WHAT YOU HAVE TO DO
Please repeat exactly the lines from the one containing "音更緑南中: 47.53 -> 48.53" through the last line of the records below, leaving out any pictures.

(Before-and-after change data)

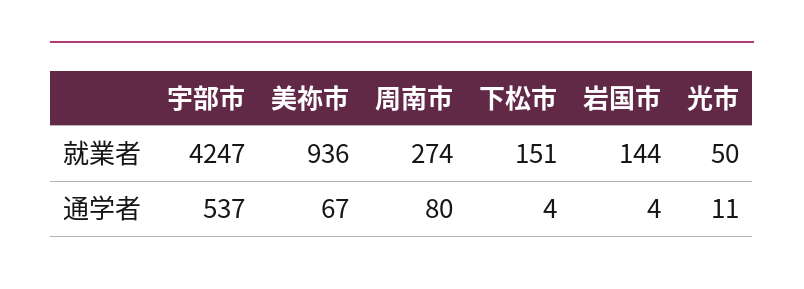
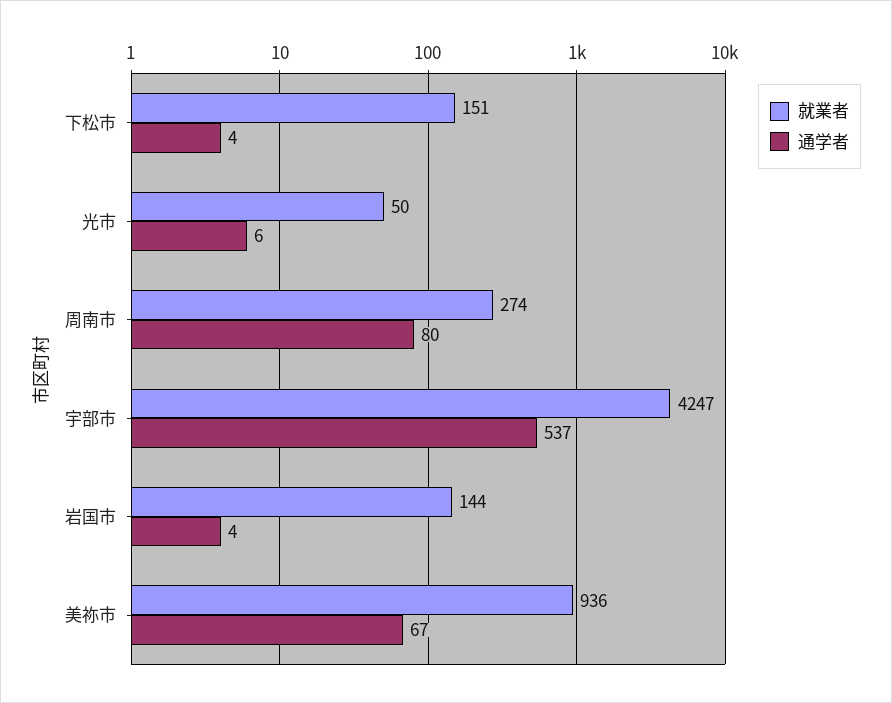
通学者, 光市: 11 -> 6

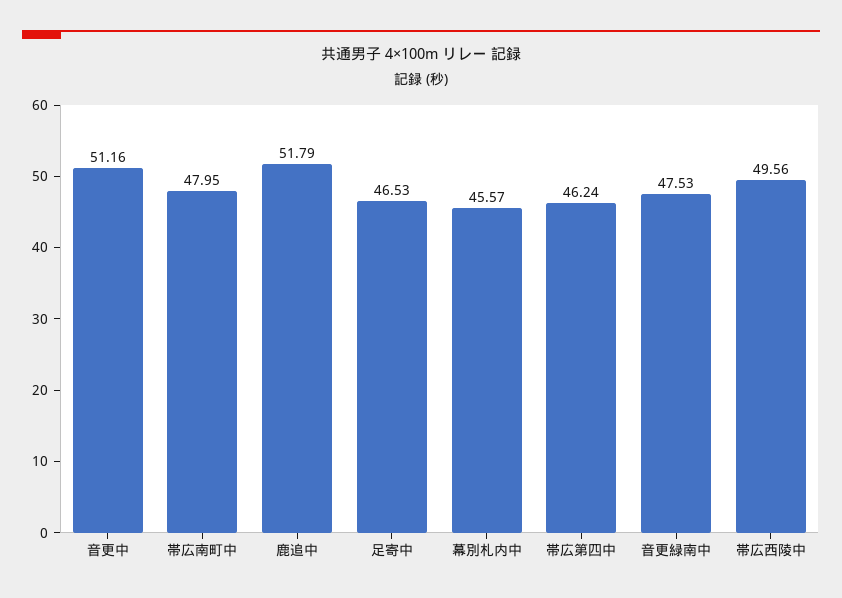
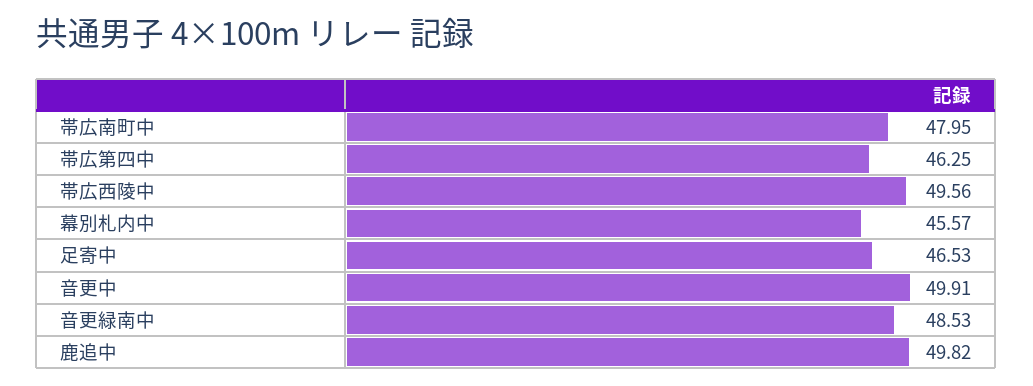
音更中: 51.16 -> 49.91
鹿追中: 51.79 -> 49.82
帯広第四中: 46.24 -> 46.25
音更緑南中: 47.53 -> 48.53

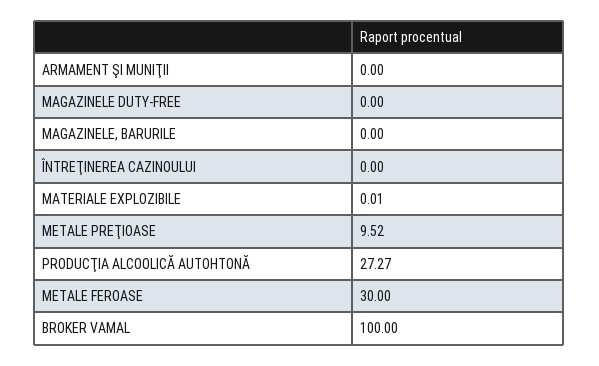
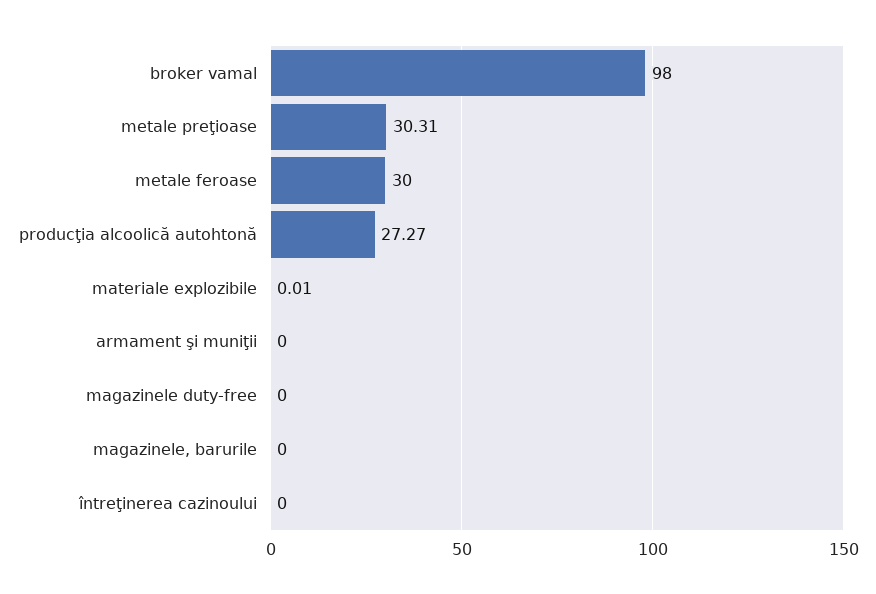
METALE PREŢIOASE: 9.52 -> 30.31
BROKER VAMAL: 100 -> 98

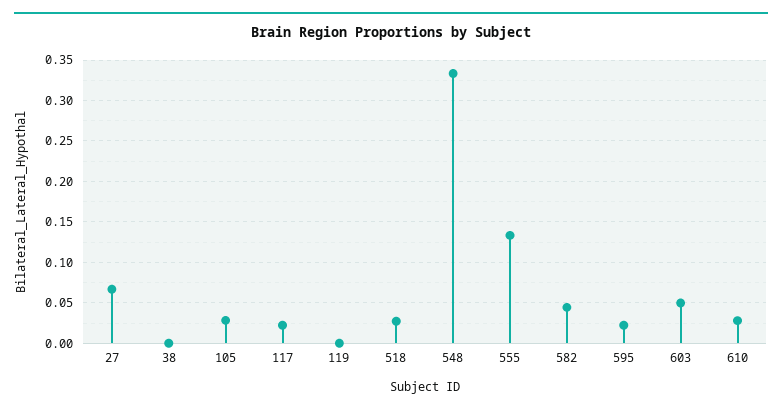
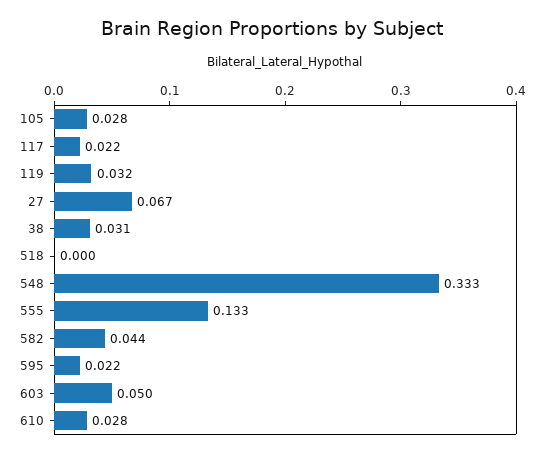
38: 0 -> 0.031
119: 0 -> 0.032
518: 0.03 -> 0

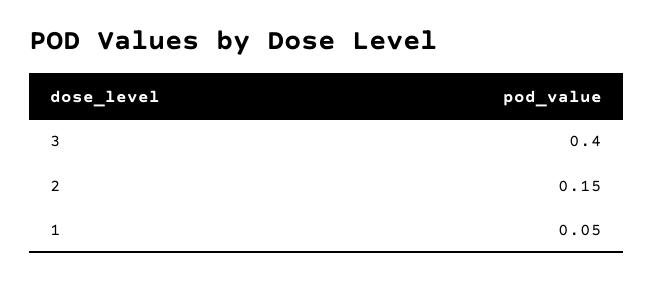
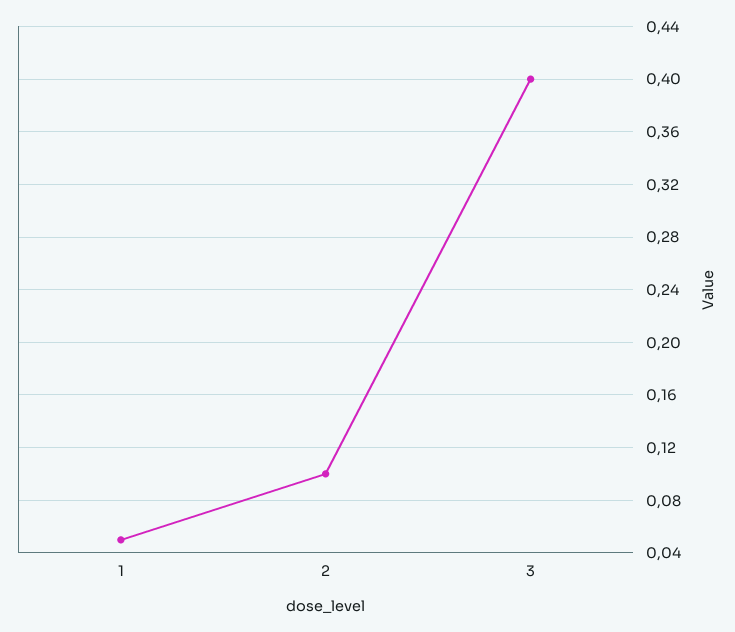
2: 0.15 -> 0.1

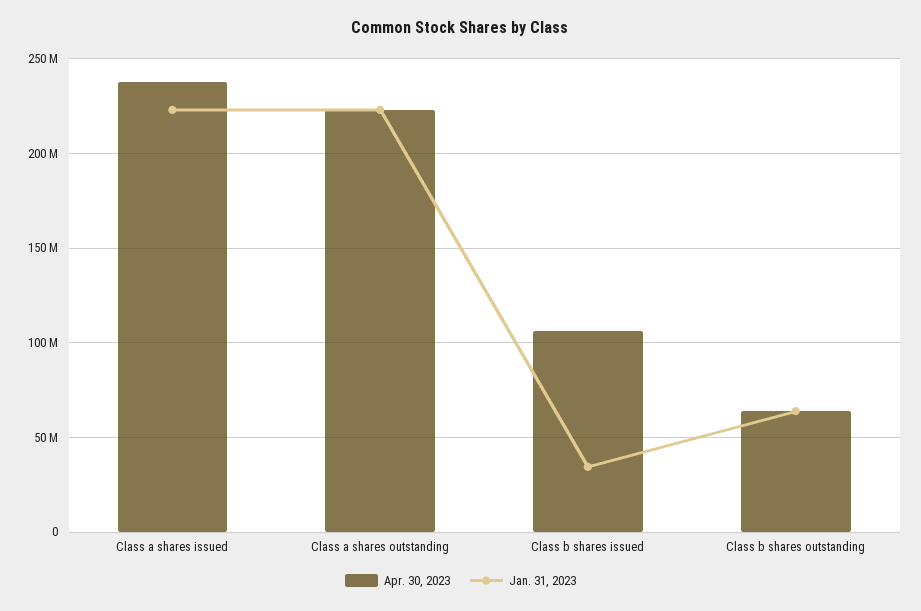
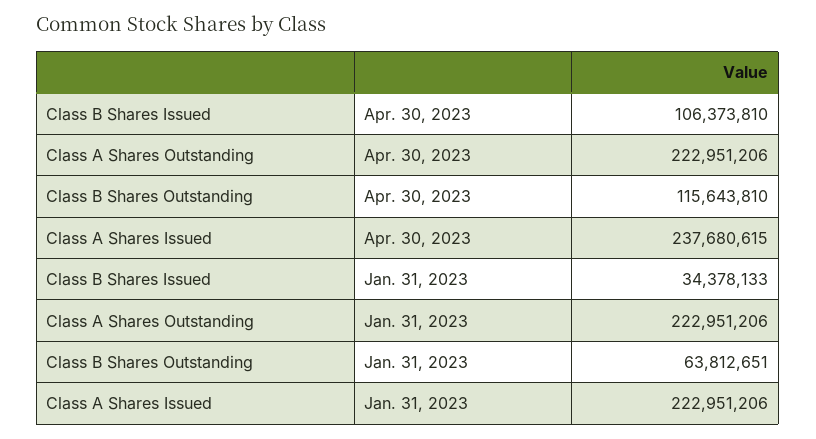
Apr. 30, 2023, Class b shares outstanding: 65000000 -> 115643810

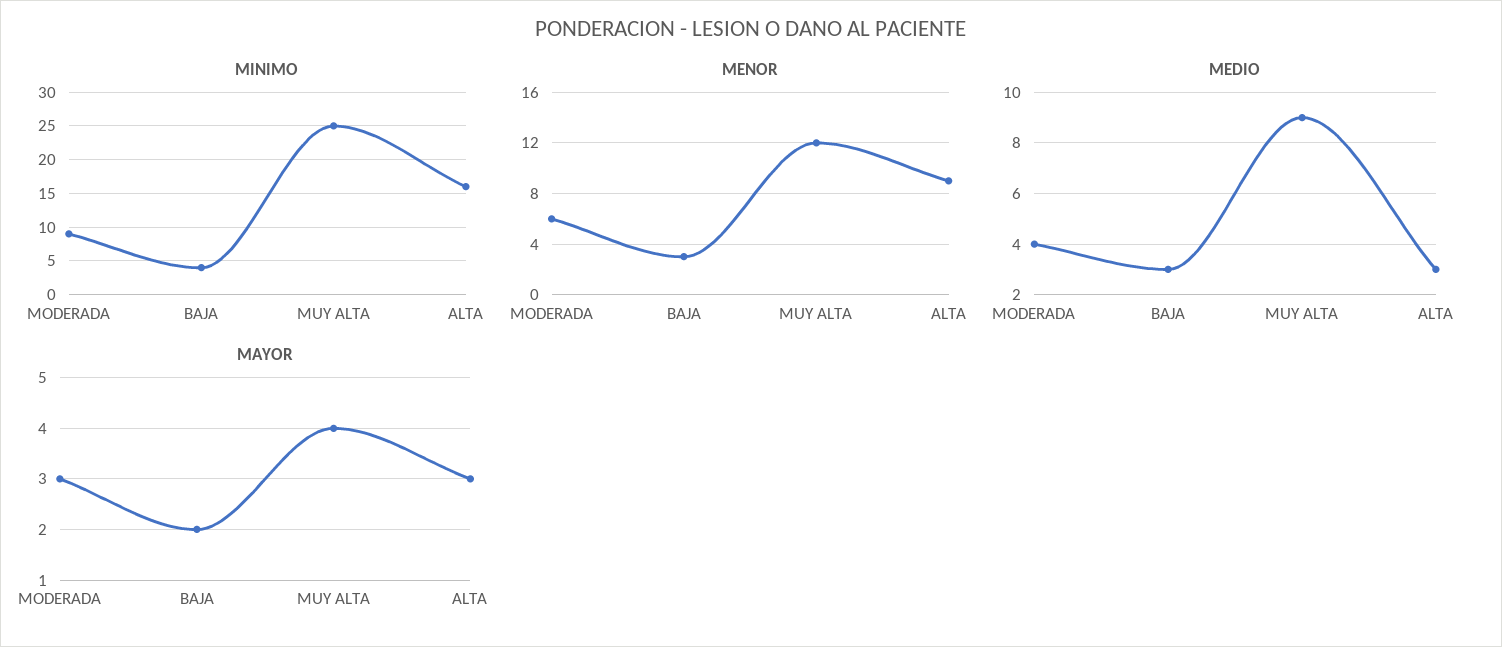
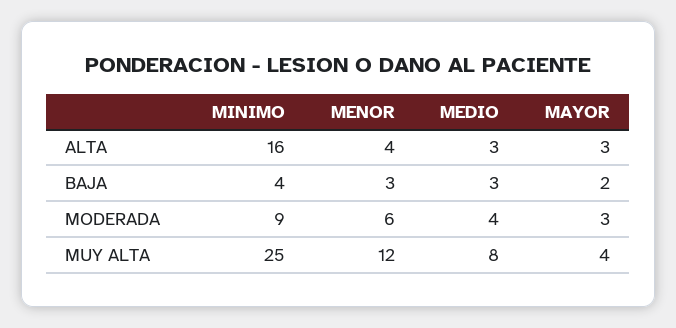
MENOR, ALTA: 9 -> 4
MEDIO, MUY ALTA: 9 -> 8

RESULT
音更緑南中: 47.53 -> 48.53

METALE PREŢIOASE: 9.52 -> 30.31
BROKER VAMAL: 100 -> 98

38: 0 -> 0.031
119: 0 -> 0.032
518: 0.03 -> 0

2: 0.15 -> 0.1

Apr. 30, 2023, Class b shares outstanding: 65000000 -> 115643810

MENOR, ALTA: 9 -> 4
MEDIO, MUY ALTA: 9 -> 8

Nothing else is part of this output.